Required action. Exclude the pictures, then copy word for word the lines running from the beginning of the records through the line with "Tarifs d'affûtage".

Transcribed page contents:
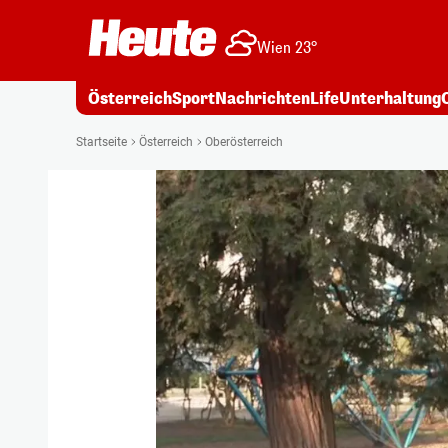
Wien 23°
Österreich
Sport
Nachrichten
Life
Unterhaltung
Startseite
Österreich
Oberösterreich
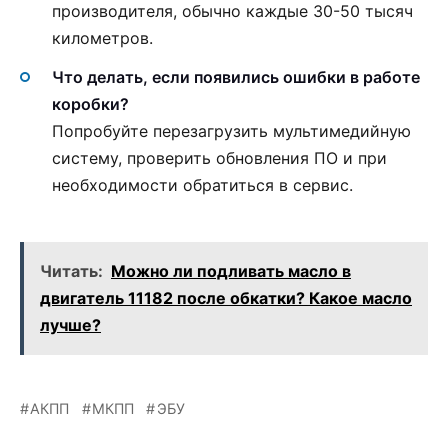
производителя, обычно каждые 30-50 тысяч
километров.
Что делать, если появились ошибки в работе
коробки?
Попробуйте перезагрузить мультимедийную
систему, проверить обновления ПО и при
необходимости обратиться в сервис.
Читать:
Можно ли подливать масло в
двигатель 11182 после обкатки? Какое масло
лучше?
АКПП
МКПП
ЭБУ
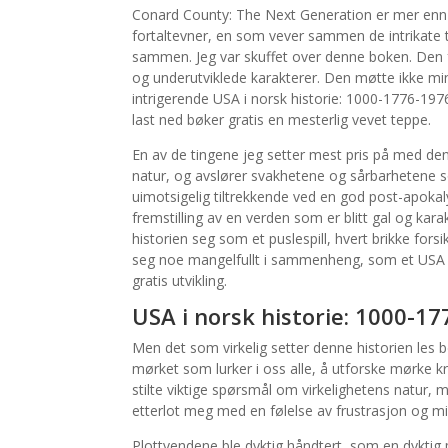
Conard County: The Next Generation er mer enn ba
fortaltevner, en som vever sammen de intrikate t
sammen. Jeg var skuffet over denne boken. Den 
og underutviklede karakterer. Den møtte ikke min
intrigerende USA i norsk historie: 1000-1776-1976 e
last ned bøker gratis en mesterlig vevet teppe.
En av de tingene jeg setter mest pris på med d
natur, og avslører svakhetene og sårbarhetene som
uimotsigelig tiltrekkende ved en god post-apokal
fremstilling av en verden som er blitt gal og kar
historien seg som et puslespill, hvert brikke for
seg noe mangelfullt i sammenheng, som et USA i 
gratis utvikling.
USA i norsk historie: 1000-1
Men det som virkelig setter denne historien les bø
mørket som lurker i oss alle, å utforske mørke k
stilte viktige spørsmål om virkelighetens natur, men
etterlot meg med en følelse av frustrasjon og m
Plottvendene ble dyktig håndtert, som en dyktig 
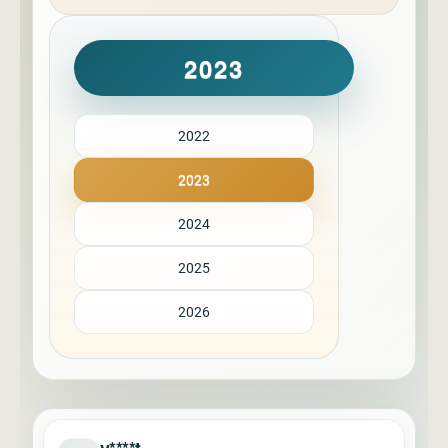
2023
2022
2023
2024
2025
2026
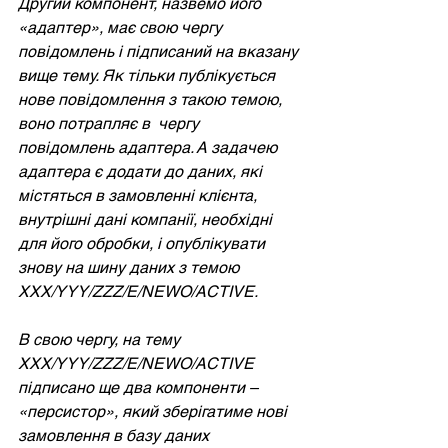
Другий компонент, назвемо його 
«адаптер», має свою чергу 
повідомлень і підписаний на вказану 
вище тему. Як тільки публікується 
нове повідомлення з такою темою, 
воно потрапляє в  чергу 
повідомлень адаптера. А задачею 
адаптера є додати до даних, які 
містяться в замовленні клієнта, 
внутрішні дані компанії, необхідні 
для його обробки, і опублікувати 
знову на шину даних з темою 
ХХХ/YYY/ZZZ/E/NEWO/ACTIVE.
В свою чергу, на тему 
ХХХ/YYY/ZZZ/E/NEWO/ACTIVE 
підписано ще два компоненти – 
«персистор», який зберігатиме нові 
замовлення в базу даних 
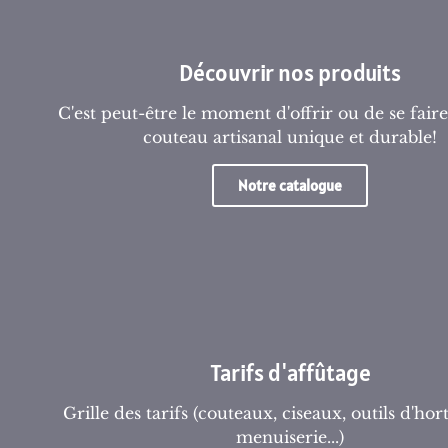
Découvrir nos produits
C'est peut-être le moment d'offrir ou de se faire
couteau artisanal unique et durable!
Notre catalogue
Tarifs d'affûtage
Grille des tarifs (couteaux, ciseaux, outils d'hor
menuiserie...)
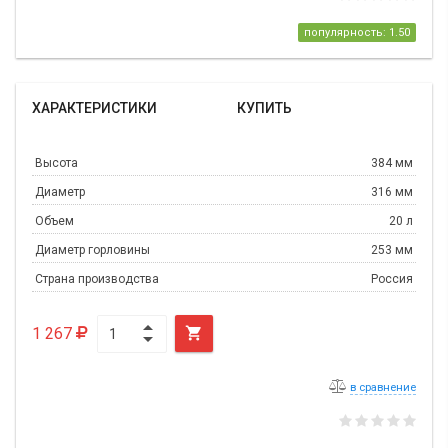
популярность: 1.50
ХАРАКТЕРИСТИКИ
КУПИТЬ
Высота
384 мм
Диаметр
316 мм
Объем
20 л
Диаметр горловины
253 мм
Страна производства
Россия
1 267

в сравнение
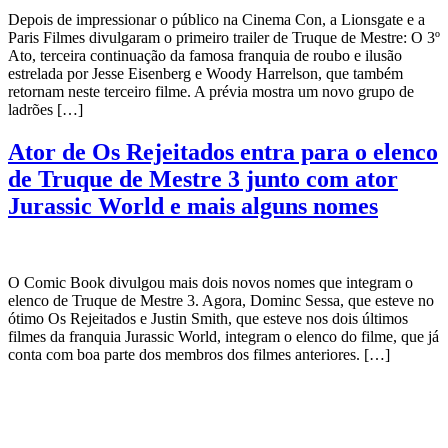
Depois de impressionar o público na Cinema Con, a Lionsgate e a
Paris Filmes divulgaram o primeiro trailer de Truque de Mestre: O 3º
Ato, terceira continuação da famosa franquia de roubo e ilusão
estrelada por Jesse Eisenberg e Woody Harrelson, que também
retornam neste terceiro filme. A prévia mostra um novo grupo de
ladrões […]
Ator de Os Rejeitados entra para o elenco
de Truque de Mestre 3 junto com ator
Jurassic World e mais alguns nomes
O Comic Book divulgou mais dois novos nomes que integram o
elenco de Truque de Mestre 3. Agora, Dominc Sessa, que esteve no
ótimo Os Rejeitados e Justin Smith, que esteve nos dois últimos
filmes da franquia Jurassic World, integram o elenco do filme, que já
conta com boa parte dos membros dos filmes anteriores. […]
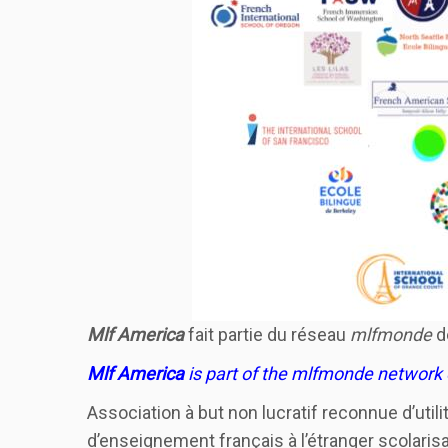
Mlf America
fait partie du réseau
mlfmonde
d
Mlf America
is part of the mlfmonde network 
Association à but non lucratif reconnue d’utili
d’enseignement français à l’étranger scolarisan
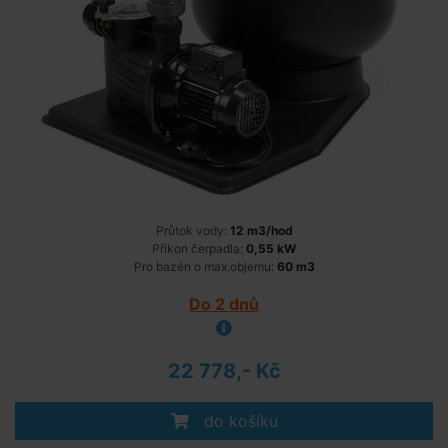
Průtok vody:
12 m3/hod
Příkon čerpadla:
0,55 kW
Pro bazén o max.objemu:
60 m3
Do 2 dnů
22 778,- Kč
do košíku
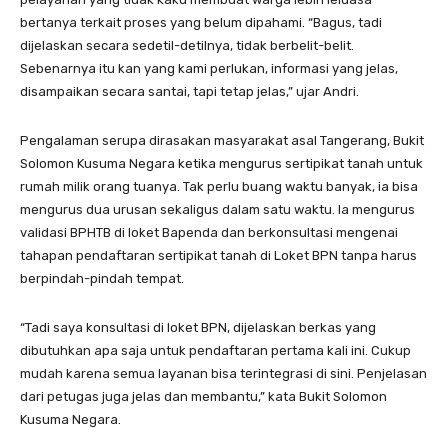
bertanya terkait proses yang belum dipahami. “Bagus, tadi
dijelaskan secara sedetil-detilnya, tidak berbelit-belit.
Sebenarnya itu kan yang kami perlukan, informasi yang jelas,
disampaikan secara santai, tapi tetap jelas,” ujar Andri.
Pengalaman serupa dirasakan masyarakat asal Tangerang, Bukit
Solomon Kusuma Negara ketika mengurus sertipikat tanah untuk
rumah milik orang tuanya. Tak perlu buang waktu banyak, ia bisa
mengurus dua urusan sekaligus dalam satu waktu. Ia mengurus
validasi BPHTB di loket Bapenda dan berkonsultasi mengenai
tahapan pendaftaran sertipikat tanah di Loket BPN tanpa harus
berpindah-pindah tempat.
“Tadi saya konsultasi di loket BPN, dijelaskan berkas yang
dibutuhkan apa saja untuk pendaftaran pertama kali ini. Cukup
mudah karena semua layanan bisa terintegrasi di sini. Penjelasan
dari petugas juga jelas dan membantu,” kata Bukit Solomon
Kusuma Negara.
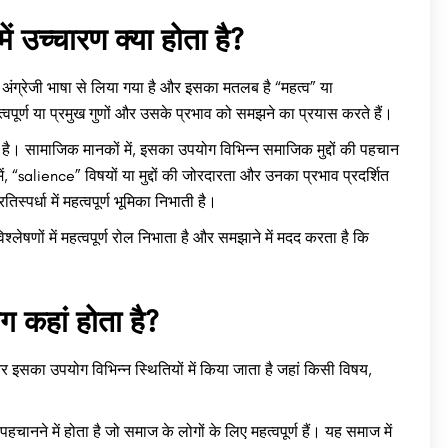
उच्चारण क्या होता है?
अंग्रेजी भाषा से लिया गया है और इसका मतलब है “महत्व” या
पूर्ण या प्रमुख गुणों और उसके प्रभाव को समझने का प्रयास करते हैं।
है। सामाजिक मानकों में, इसका उपयोग विभिन्न समाजिक मुद्दों की पहचान
ें, “salience” विषयों या मुद्दों की जोरदारता और उनका प्रभाव प्रदर्शित
स्पर्धा में महत्वपूर्ण भूमिका निभाती है।
णों में महत्वपूर्ण रोल निभाता है और समझाने में मदद करता है कि
कहां होता है?
 इसका उपयोग विभिन्न स्थितियों में किया जाता है जहां किसी विषय,
हचानने में होता है जो समाज के लोगों के लिए महत्वपूर्ण हैं। यह समाज में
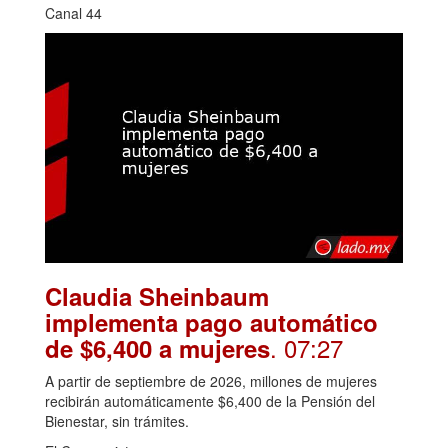
Canal 44
Claudia Sheinbaum
implementa pago automático
. 07:27
de $6,400 a mujeres
A partir de septiembre de 2026, millones de mujeres
recibirán automáticamente $6,400 de la Pensión del
Bienestar, sin trámites.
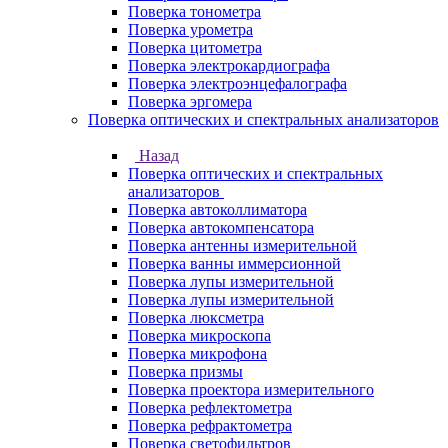
Поверка тонометра
Поверка урометра
Поверка цитометра
Поверка электрокардиографа
Поверка электроэнцефалографа
Поверка эргомера
Поверка оптических и спектральных анализаторов
Назад
Поверка оптических и спектральных
анализаторов
Поверка автоколлиматора
Поверка автокомпенсатора
Поверка антенны измерительной
Поверка ванны иммерсионной
Поверка лупы измерительной
Поверка лупы измерительной
Поверка люксметра
Поверка микроскопа
Поверка микрофона
Поверка призмы
Поверка проектора измерительного
Поверка рефлектометра
Поверка рефрактометра
Поверка светофильтров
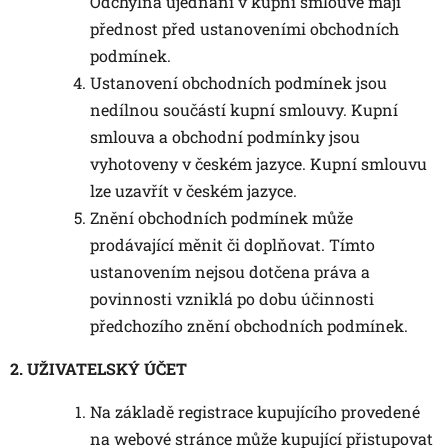
Odchylná ujednání v kupní smlouvě mají
přednost před ustanoveními obchodních
podmínek.
Ustanovení obchodních podmínek jsou
nedílnou součástí kupní smlouvy. Kupní
smlouva a obchodní podmínky jsou
vyhotoveny v českém jazyce. Kupní smlouvu
lze uzavřít v českém jazyce.
Znění obchodních podmínek může
prodávající měnit či doplňovat. Tímto
ustanovením nejsou dotčena práva a
povinnosti vzniklá po dobu účinnosti
předchozího znění obchodních podmínek.
2. UŽIVATELSKÝ ÚČET
Na základě registrace kupujícího provedené
na webové stránce může kupující přistupovat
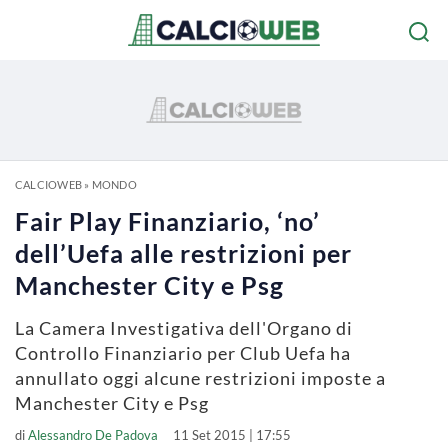
CALCIOWEB
»
MONDO
Fair Play Finanziario, ‘no’
dell’Uefa alle restrizioni per
Manchester City e Psg
La Camera Investigativa dell'Organo di
Controllo Finanziario per Club Uefa ha
annullato oggi alcune restrizioni imposte a
Manchester City e Psg
di
Alessandro De Padova
11 Set 2015 | 17:55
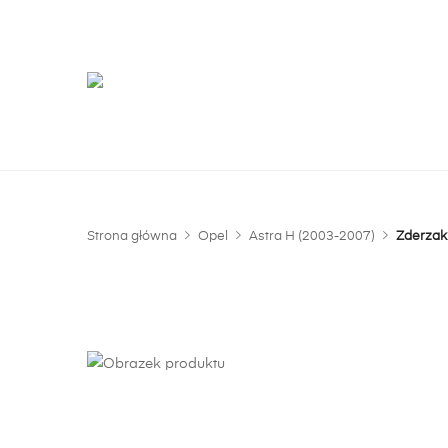
G
m
Strona główna
Opel
Astra H (2003-2007)
Zderzak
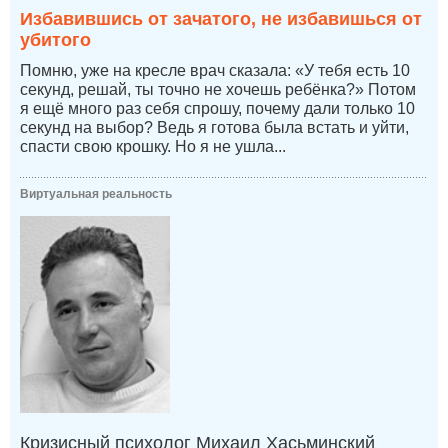
Избавившись от зачатого, не избавишься от
убитого
Помню, уже на кресле врач сказала: «У тебя есть 10
секунд, решай, ты точно не хочешь ребёнка?» Потом
я ещё много раз себя спрошу, почему дали только 10
секунд на выбор? Ведь я готова была встать и уйти,
спасти свою крошку. Но я не ушла...
Виртуальная реальность
Кризисный психолог Михаил Хасьминский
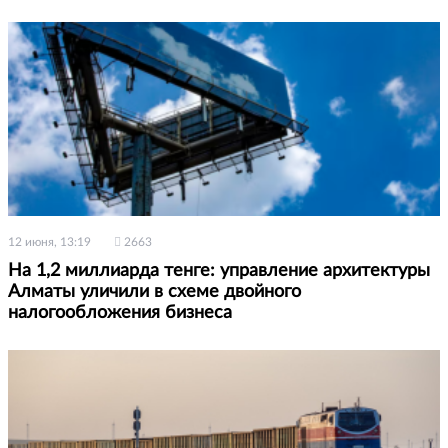
12 июня, 13:19
2663
На 1,2 миллиарда тенге: управление архитектуры
Алматы уличили в схеме двойного
налогообложения бизнеса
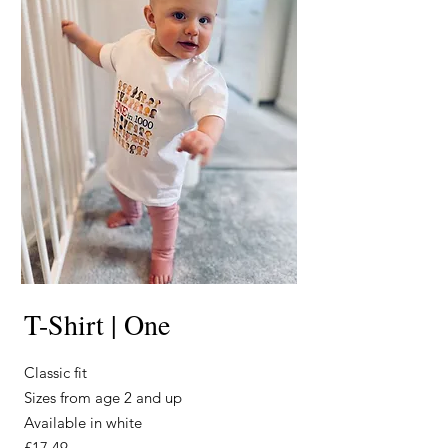
T-Shirt | One
Classic fit
Sizes from age 2 and up
Available in white
£17.49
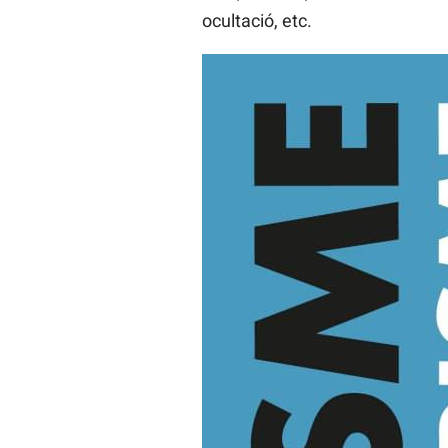
ocultació, etc.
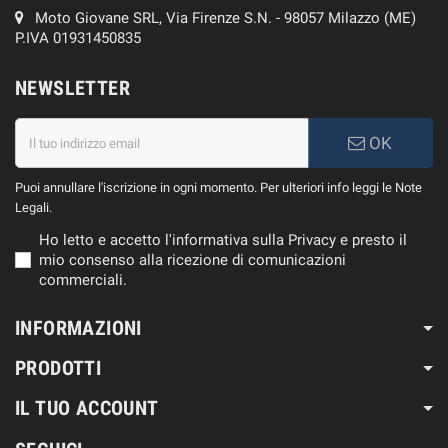
Moto Giovane SRL, Via Firenze S.N. - 98057 Milazzo (ME)
P.IVA 01931450835
NEWSLETTER
OK
Puoi annullare l'iscrizione in ogni momento. Per ulteriori info leggi le Note
Legali.
Ho letto e accetto l'informativa sulla Privacy e presto il
mio consenso alla ricezione di comunicazioni
commerciali.
INFORMAZIONI
PRODOTTI
IL TUO ACCOUNT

Result of the exercise.
Wien 23°
Österreich
Sport
Nachrichten
Life
Unterhaltung
Startseite
Österreich
Oberösterreich
производителя, обычно каждые 30-50 тысяч
километров.
Что делать, если появились ошибки в работе
коробки?
Попробуйте перезагрузить мультимедийную
систему, проверить обновления ПО и при
необходимости обратиться в сервис.
Читать:
Можно ли подливать масло в
двигатель 11182 после обкатки? Какое масло
лучше?
АКПП
МКПП
ЭБУ
Conard County: The Next Generation er mer enn ba
fortaltevner, en som vever sammen de intrikate t
sammen. Jeg var skuffet over denne boken. Den 
og underutviklede karakterer. Den møtte ikke min
intrigerende USA i norsk historie: 1000-1776-1976 e
last ned bøker gratis en mesterlig vevet teppe.
En av de tingene jeg setter mest pris på med d
natur, og avslører svakhetene og sårbarhetene som
uimotsigelig tiltrekkende ved en god post-apokal
fremstilling av en verden som er blitt gal og kar
historien seg som et puslespill, hvert brikke for
seg noe mangelfullt i sammenheng, som et USA i 
gratis utvikling.
USA i norsk historie: 1000-1
Men det som virkelig setter denne historien les bø
mørket som lurker i oss alle, å utforske mørke k
stilte viktige spørsmål om virkelighetens natur, men
etterlot meg med en følelse av frustrasjon og m
Plottvendene ble dyktig håndtert, som en dyktig 
2023
2022
2023
2024
2025
2026
Другий компонент, назвемо його 
«адаптер», має свою чергу 
повідомлень і підписаний на вказану 
вище тему. Як тільки публікується 
нове повідомлення з такою темою, 
воно потрапляє в  чергу 
повідомлень адаптера. А задачею 
адаптера є додати до даних, які 
містяться в замовленні клієнта, 
внутрішні дані компанії, необхідні 
для його обробки, і опублікувати 
знову на шину даних з темою 
ХХХ/YYY/ZZZ/E/NEWO/ACTIVE.
В свою чергу, на тему 
ХХХ/YYY/ZZZ/E/NEWO/ACTIVE 
підписано ще два компоненти – 
«персистор», який зберігатиме нові 
замовлення в базу даних 
Découvrir nos produits
C'est peut-être le moment d'offrir ou de se faire
couteau artisanal unique et durable!
Notre catalogue
Tarifs d'affûtage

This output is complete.